Image: Researchers have identified a molecule that controls immune suppression, which could enhance molecular abilities to fight disease (Photo courtesy of Pixabay).
Cancer researchers have identified a molecule responsible for the signal that converts macrophages from an inflammatory, immunostimulatory mode in acute infections to an anti-inflammatory, immunosuppressive mode that supports tumor development and growth.

Macrophages play critical, but opposite, roles in acute and chronic inflammation and cancer. In response to pathogens or injury, inflammatory macrophages express cytokines that stimulate cytotoxic T-cells, while highly abundant macrophages in cancer and parasitic diseases express anti-inflammatory cytokines that induce immune suppression and may promote tumor growth.

Investigators at the University of California, San Diego (USA) reported in the September 19, 2016, online issue of the journal Nature that results of experiments carried out with mouse models had allowed them to identify the macrophage enzyme PI-3 kinase-gamma (PI3K-gamma) as the controller of a critical switch between immune stimulation and suppression during inflammation and cancer.

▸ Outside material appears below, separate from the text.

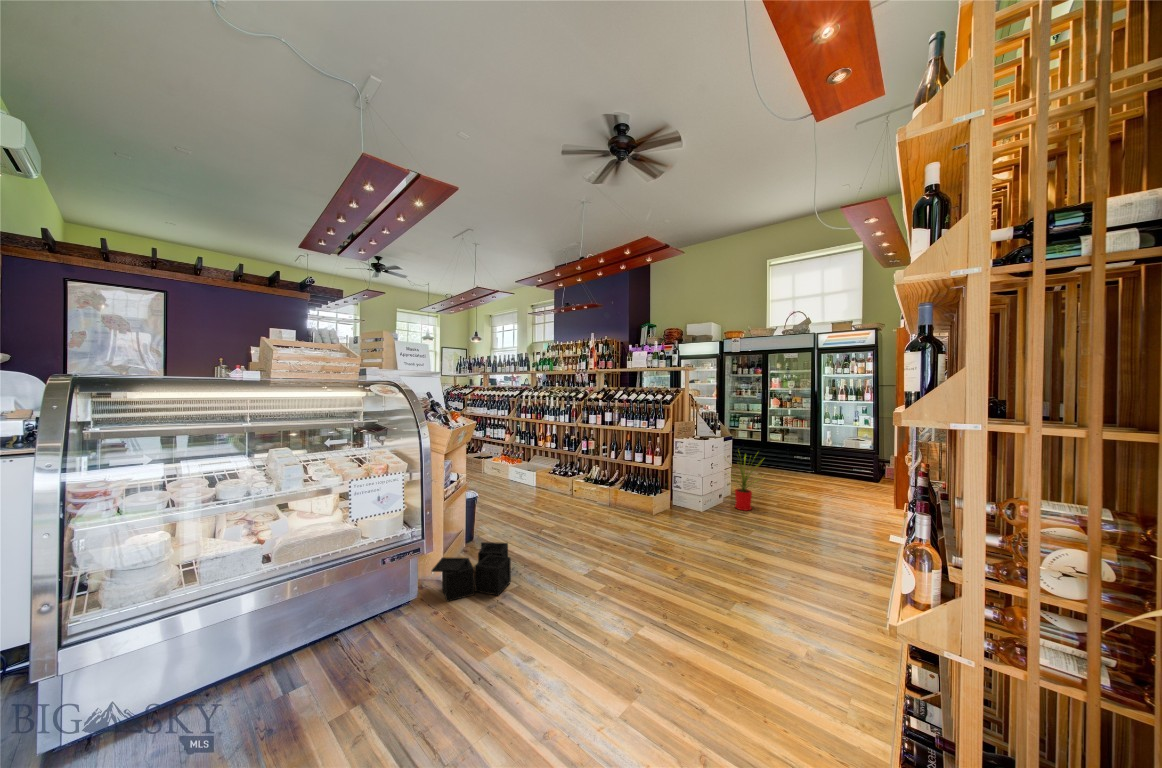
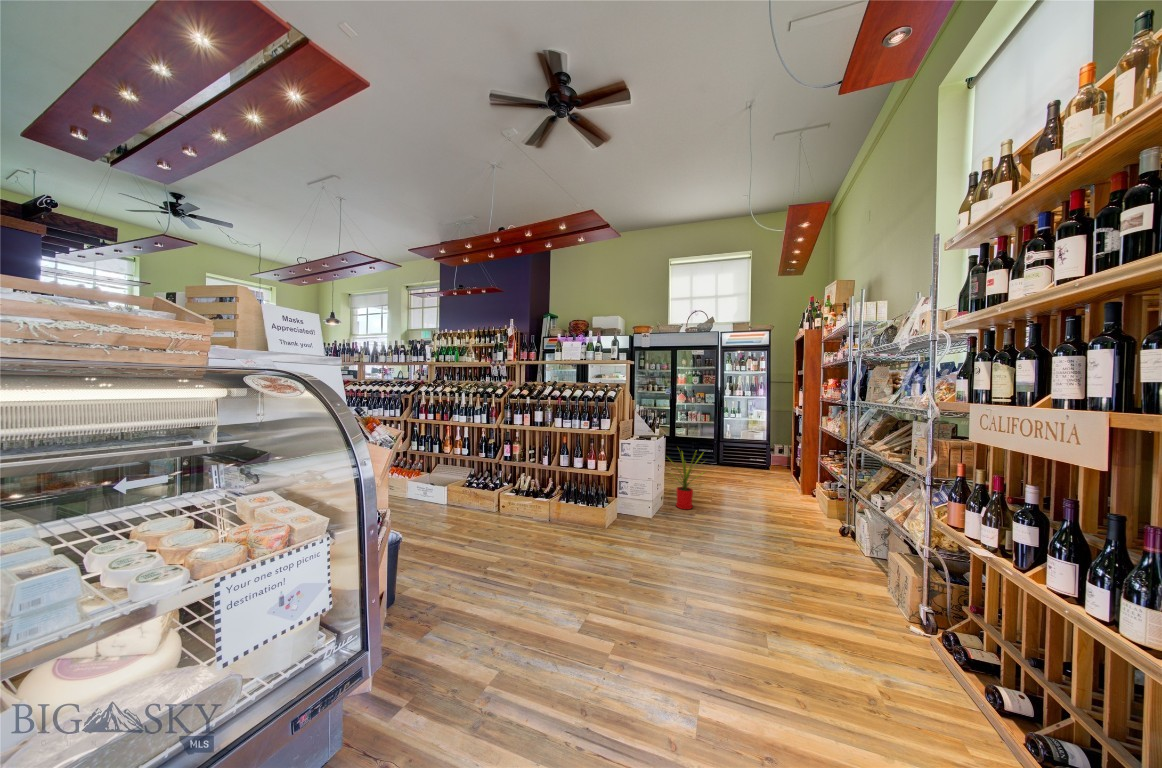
storage bin: present [432,542,511,602] -> none [363,606,487,741]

PI3K-gamma signaling induced a transcriptional program that promoted immune suppression during inflammation and tumor growth. In contrast, selective inactivation of macrophage PI3K-gamma promoted an immunostimulatory transcriptional program that restored CD8+ T-cell activation and cytotoxicity and synergized with checkpoint inhibitor therapy to promote tumor regression and extend survival in mouse models of cancer.

“Immunotherapies, such as T-cell checkpoint inhibitors, are showing great promise in early treatments and trials, but they are not universally effective,” said senior author Dr. Judith A. Varner, professor of pathology and medicine at the University of California, San Diego. “We have identified a new method to boost the effectiveness of current immune therapy. Our findings also improve our understanding of key mechanisms that control cancer immune suppression and could lead to the development of more effective immunotherapies.”